DATI FORNITI:

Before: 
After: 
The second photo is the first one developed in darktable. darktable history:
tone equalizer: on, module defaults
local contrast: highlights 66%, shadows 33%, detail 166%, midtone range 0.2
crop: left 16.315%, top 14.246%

PROBLEMA POSTO: Riscrivi tutte le righe qui sopra, senza cambiare nulla.

RISPOSTA FINALE:
Before: 
After: 
The second photo is the first one developed in darktable. darktable history:
tone equalizer: on, module defaults
local contrast: highlights 66%, shadows 33%, detail 166%, midtone range 0.2
crop: left 16.315%, top 14.246%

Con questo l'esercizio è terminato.